### ACTIVITY:
Write out again, exactly, the lines below starting at the one with "Which has the" and ending at the one with "Locate the white".

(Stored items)
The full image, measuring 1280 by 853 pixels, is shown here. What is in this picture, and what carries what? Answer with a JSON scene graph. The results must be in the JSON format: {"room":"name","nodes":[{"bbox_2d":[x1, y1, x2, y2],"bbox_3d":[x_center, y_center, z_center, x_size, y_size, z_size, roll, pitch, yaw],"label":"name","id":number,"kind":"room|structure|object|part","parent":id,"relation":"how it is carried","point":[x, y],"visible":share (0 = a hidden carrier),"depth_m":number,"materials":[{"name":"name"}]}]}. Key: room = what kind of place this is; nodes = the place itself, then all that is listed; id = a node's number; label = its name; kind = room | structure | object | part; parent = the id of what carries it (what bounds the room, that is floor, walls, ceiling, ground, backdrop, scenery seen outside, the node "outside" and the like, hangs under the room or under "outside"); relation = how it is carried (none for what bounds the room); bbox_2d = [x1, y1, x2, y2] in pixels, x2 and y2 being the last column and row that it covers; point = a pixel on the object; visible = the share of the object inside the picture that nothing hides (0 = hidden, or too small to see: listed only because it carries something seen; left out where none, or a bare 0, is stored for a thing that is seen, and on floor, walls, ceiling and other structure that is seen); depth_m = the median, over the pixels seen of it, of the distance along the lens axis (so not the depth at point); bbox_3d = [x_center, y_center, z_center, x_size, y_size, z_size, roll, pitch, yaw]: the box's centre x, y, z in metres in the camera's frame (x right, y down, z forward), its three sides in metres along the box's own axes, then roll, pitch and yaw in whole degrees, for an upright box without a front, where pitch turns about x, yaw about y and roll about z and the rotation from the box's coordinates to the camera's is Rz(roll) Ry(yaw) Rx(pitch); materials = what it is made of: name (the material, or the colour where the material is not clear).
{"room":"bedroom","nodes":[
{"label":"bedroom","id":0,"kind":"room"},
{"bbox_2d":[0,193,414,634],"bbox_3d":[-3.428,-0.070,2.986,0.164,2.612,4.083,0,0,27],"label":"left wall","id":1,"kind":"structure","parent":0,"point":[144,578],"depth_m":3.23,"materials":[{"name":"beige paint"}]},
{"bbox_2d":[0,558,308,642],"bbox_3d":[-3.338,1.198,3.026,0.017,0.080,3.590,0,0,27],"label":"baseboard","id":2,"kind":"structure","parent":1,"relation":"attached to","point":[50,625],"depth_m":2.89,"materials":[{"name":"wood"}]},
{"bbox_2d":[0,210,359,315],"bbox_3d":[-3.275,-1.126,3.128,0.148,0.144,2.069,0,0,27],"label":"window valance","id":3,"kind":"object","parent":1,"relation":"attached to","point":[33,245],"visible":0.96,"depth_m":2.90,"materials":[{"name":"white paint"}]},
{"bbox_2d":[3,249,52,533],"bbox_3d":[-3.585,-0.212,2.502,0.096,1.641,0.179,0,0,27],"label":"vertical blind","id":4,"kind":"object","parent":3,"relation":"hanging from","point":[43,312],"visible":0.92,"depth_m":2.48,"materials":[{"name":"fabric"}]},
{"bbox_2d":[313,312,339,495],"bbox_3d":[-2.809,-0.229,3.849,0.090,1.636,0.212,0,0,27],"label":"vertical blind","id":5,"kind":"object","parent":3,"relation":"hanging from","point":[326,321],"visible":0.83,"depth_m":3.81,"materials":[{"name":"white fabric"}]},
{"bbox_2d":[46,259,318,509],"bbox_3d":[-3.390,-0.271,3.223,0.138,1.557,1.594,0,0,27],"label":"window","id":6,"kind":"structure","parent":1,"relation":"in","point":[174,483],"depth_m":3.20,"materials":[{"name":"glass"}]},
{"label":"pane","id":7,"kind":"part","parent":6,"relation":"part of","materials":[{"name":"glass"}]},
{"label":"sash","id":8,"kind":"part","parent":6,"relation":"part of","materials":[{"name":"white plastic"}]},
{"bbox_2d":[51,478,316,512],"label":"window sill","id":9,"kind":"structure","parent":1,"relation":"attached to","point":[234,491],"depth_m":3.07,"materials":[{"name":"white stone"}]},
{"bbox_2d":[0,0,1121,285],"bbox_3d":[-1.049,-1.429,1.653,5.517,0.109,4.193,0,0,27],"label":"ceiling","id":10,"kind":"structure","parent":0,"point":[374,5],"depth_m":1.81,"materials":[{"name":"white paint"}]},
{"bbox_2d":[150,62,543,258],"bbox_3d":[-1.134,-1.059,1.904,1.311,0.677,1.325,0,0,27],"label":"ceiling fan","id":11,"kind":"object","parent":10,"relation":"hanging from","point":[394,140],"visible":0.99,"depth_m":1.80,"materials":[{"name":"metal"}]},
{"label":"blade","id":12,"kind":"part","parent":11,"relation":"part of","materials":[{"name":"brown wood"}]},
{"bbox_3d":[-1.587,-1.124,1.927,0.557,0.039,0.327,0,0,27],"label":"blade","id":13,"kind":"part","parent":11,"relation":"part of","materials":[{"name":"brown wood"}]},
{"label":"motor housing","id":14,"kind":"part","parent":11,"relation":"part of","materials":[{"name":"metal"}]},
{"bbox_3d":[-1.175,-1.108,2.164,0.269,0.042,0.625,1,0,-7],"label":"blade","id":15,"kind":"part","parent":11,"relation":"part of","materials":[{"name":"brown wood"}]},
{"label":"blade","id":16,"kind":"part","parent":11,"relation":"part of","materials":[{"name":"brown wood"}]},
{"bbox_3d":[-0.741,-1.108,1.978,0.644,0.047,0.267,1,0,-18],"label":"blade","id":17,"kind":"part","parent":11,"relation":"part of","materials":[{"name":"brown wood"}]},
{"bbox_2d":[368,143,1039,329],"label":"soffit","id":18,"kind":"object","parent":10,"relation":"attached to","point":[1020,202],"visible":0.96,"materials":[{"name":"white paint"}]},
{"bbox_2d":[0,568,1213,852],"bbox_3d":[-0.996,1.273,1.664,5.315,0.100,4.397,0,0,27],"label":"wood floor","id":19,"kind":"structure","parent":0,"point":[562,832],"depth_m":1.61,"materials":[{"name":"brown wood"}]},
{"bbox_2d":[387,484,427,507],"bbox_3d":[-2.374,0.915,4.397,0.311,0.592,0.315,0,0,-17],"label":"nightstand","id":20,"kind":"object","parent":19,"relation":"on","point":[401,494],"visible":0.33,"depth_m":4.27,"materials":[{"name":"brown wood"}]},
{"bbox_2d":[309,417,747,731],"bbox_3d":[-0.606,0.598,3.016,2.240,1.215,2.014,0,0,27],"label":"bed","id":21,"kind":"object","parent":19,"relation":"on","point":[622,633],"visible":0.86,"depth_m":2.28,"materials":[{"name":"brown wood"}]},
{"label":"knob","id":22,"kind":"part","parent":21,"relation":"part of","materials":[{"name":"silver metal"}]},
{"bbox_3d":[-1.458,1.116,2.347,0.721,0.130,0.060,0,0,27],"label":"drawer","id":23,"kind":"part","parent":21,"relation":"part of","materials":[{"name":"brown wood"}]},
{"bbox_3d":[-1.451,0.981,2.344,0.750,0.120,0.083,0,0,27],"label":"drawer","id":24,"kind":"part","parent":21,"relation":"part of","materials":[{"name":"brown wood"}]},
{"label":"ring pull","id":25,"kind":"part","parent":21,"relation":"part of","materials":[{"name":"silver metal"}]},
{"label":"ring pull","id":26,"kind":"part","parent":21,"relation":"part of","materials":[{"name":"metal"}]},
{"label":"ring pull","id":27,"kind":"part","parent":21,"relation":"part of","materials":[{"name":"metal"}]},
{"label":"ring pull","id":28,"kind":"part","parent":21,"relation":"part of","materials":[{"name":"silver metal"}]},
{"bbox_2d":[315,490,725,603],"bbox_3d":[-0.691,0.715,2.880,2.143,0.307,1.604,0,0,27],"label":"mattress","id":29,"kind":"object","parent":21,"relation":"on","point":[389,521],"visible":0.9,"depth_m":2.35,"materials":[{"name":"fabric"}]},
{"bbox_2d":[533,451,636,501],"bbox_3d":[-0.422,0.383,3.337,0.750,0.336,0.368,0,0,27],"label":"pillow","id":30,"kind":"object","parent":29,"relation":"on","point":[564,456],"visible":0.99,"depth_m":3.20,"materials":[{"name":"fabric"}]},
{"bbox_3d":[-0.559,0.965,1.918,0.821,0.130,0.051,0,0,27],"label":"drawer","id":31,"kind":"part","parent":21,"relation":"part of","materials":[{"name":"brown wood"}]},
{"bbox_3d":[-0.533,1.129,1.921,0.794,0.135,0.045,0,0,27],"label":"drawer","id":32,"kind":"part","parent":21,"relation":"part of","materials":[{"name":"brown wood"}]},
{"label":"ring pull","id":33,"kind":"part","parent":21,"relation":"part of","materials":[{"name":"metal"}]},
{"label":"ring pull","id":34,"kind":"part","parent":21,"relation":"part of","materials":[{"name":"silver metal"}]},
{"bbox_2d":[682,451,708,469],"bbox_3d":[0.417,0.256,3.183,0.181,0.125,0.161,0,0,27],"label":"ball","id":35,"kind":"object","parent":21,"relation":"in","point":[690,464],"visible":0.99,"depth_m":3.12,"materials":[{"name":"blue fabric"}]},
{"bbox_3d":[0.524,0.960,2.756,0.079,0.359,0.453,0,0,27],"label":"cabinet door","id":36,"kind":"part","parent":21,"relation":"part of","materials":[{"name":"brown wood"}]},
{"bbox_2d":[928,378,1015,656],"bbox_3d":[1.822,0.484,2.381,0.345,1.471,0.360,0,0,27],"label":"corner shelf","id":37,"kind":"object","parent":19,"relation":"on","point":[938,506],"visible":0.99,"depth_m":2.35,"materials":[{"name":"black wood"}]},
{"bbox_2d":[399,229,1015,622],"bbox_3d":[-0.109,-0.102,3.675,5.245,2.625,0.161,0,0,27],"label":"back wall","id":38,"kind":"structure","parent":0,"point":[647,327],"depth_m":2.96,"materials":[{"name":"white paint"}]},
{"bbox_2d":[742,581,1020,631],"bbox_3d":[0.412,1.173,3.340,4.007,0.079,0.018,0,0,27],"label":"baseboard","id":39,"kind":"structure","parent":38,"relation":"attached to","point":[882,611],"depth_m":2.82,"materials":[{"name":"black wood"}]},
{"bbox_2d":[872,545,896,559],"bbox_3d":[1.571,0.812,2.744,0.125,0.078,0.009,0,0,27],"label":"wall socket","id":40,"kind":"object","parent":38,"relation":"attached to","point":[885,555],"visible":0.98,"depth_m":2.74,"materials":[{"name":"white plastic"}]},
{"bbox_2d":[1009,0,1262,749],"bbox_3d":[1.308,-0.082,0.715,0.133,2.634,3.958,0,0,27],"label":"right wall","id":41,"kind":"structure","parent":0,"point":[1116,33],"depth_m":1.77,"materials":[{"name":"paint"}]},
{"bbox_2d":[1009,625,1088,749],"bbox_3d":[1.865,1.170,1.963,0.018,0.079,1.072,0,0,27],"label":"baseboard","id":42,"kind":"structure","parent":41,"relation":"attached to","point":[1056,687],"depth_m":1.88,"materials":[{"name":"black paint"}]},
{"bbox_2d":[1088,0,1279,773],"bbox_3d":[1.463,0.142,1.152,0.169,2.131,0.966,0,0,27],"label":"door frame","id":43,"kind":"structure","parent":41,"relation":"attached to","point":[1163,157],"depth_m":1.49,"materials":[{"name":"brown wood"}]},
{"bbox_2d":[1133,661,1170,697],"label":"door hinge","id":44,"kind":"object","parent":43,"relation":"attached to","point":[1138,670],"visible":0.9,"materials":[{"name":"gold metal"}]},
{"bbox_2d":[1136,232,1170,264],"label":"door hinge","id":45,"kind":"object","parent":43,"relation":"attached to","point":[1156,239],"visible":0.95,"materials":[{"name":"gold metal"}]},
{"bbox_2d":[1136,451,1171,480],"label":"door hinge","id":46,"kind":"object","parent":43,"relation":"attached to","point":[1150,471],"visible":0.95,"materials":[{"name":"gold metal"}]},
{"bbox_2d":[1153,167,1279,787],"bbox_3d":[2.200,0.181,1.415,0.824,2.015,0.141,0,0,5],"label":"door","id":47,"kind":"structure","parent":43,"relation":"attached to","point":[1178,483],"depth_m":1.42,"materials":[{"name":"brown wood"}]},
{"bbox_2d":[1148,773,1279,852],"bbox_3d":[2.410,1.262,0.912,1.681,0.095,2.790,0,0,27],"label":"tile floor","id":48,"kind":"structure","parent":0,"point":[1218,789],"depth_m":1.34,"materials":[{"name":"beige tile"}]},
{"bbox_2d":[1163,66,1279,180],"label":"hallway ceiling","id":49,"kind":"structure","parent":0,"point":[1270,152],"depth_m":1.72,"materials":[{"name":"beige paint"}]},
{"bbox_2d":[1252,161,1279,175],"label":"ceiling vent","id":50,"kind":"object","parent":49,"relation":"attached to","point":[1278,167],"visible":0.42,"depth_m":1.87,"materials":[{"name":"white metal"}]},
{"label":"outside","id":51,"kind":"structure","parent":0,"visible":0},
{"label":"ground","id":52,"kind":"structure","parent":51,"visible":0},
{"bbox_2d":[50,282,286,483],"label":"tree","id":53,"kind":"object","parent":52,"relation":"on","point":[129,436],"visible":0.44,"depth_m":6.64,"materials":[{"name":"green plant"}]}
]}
* * *
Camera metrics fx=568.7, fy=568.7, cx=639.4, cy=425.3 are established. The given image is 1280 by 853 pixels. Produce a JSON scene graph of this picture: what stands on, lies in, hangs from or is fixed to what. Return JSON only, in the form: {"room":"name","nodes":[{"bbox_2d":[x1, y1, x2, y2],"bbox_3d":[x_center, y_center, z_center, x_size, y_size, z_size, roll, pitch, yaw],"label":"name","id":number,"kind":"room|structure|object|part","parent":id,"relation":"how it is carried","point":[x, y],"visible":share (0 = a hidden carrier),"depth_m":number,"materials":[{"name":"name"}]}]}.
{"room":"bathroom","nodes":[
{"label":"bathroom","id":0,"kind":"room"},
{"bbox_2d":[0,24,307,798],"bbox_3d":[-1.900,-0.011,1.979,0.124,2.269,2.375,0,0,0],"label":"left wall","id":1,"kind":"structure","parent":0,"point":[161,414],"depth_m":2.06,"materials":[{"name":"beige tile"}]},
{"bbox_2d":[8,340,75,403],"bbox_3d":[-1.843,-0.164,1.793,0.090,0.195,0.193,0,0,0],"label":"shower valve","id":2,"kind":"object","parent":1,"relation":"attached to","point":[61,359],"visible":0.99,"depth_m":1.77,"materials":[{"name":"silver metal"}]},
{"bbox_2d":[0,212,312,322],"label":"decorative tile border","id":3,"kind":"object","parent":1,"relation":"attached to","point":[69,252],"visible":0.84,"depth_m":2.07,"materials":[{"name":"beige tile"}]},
...
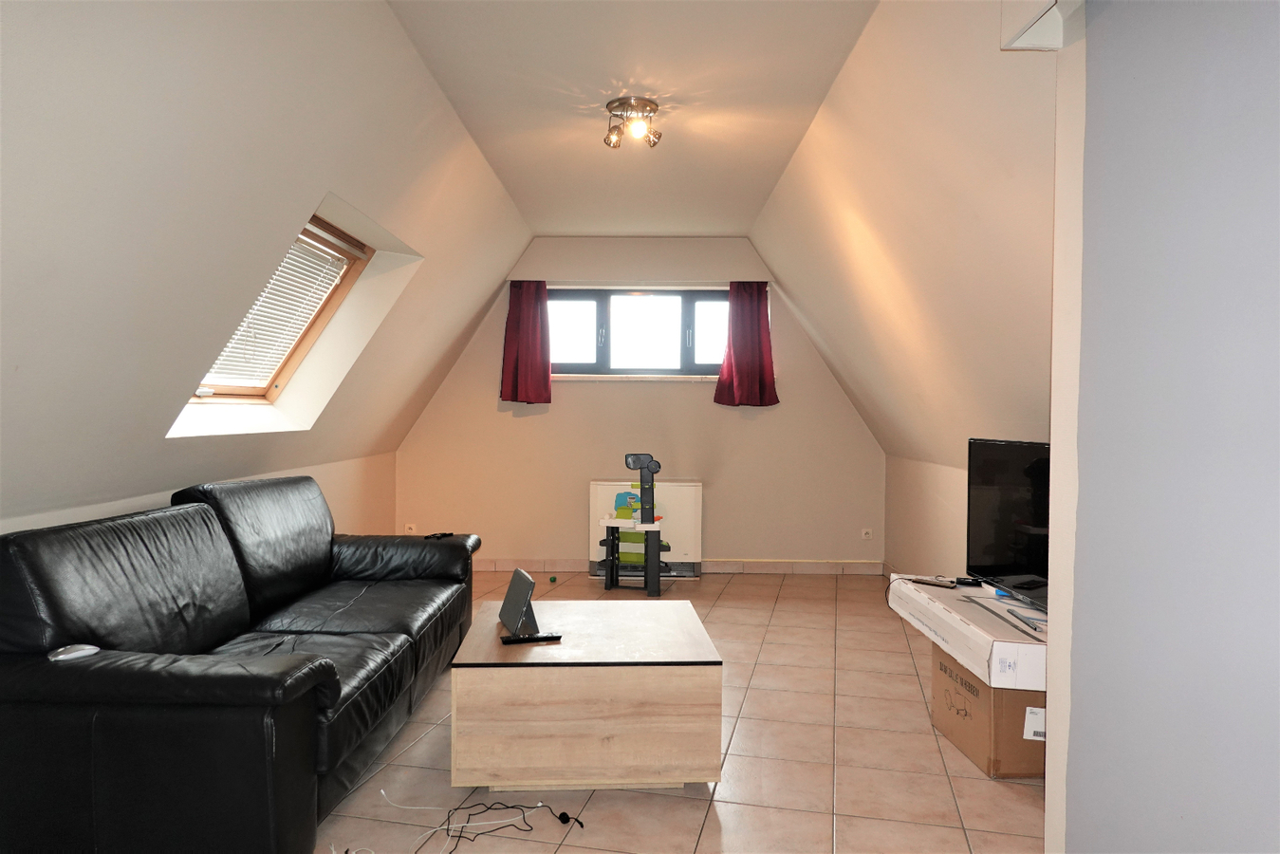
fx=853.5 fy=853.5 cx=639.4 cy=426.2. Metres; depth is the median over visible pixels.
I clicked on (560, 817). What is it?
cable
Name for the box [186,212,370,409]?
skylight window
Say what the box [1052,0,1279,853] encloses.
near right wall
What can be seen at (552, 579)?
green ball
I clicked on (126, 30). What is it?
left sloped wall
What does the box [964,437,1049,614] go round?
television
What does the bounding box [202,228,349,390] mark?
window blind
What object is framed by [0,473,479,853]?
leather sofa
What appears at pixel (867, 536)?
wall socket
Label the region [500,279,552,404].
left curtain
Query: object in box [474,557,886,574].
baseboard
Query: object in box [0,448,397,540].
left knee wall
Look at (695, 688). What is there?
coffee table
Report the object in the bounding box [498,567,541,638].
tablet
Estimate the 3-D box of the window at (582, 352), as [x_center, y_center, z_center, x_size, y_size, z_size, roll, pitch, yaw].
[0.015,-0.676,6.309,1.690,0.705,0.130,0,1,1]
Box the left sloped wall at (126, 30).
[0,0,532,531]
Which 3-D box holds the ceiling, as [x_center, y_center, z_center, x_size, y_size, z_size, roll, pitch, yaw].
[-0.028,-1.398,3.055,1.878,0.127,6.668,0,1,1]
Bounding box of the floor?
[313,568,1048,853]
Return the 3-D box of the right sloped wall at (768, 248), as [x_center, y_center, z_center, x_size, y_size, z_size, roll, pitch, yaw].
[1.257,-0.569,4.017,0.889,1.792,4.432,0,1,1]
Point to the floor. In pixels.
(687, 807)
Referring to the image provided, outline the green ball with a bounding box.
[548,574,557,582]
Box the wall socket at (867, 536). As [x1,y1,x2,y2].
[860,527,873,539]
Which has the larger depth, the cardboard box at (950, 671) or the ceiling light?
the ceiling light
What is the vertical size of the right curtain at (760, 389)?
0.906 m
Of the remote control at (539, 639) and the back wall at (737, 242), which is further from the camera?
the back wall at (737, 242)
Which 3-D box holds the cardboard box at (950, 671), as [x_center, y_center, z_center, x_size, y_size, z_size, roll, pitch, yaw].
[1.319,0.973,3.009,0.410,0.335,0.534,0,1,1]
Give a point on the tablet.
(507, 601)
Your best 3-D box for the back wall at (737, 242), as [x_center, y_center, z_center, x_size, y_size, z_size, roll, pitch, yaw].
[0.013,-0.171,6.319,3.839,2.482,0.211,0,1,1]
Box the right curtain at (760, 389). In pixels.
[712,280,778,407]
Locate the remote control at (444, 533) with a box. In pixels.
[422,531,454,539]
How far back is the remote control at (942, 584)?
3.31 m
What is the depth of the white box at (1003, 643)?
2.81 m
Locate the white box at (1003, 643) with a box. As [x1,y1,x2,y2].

### TASK OUTPUT:
Which has the larger depth, the cardboard box at (950, 671) or the ceiling light?
the ceiling light
What is the vertical size of the right curtain at (760, 389)?
0.906 m
Of the remote control at (539, 639) and the back wall at (737, 242), which is further from the camera?
the back wall at (737, 242)
Which 3-D box holds the cardboard box at (950, 671), as [x_center, y_center, z_center, x_size, y_size, z_size, roll, pitch, yaw].
[1.319,0.973,3.009,0.410,0.335,0.534,0,1,1]
Give a point on the tablet.
(507, 601)
Your best 3-D box for the back wall at (737, 242), as [x_center, y_center, z_center, x_size, y_size, z_size, roll, pitch, yaw].
[0.013,-0.171,6.319,3.839,2.482,0.211,0,1,1]
Box the right curtain at (760, 389). In pixels.
[712,280,778,407]
Locate the remote control at (444, 533) with a box. In pixels.
[422,531,454,539]
How far back is the remote control at (942, 584)?
3.31 m
What is the depth of the white box at (1003, 643)?
2.81 m
Locate the white box at (1003, 643) with a box. As [x1,y1,x2,y2].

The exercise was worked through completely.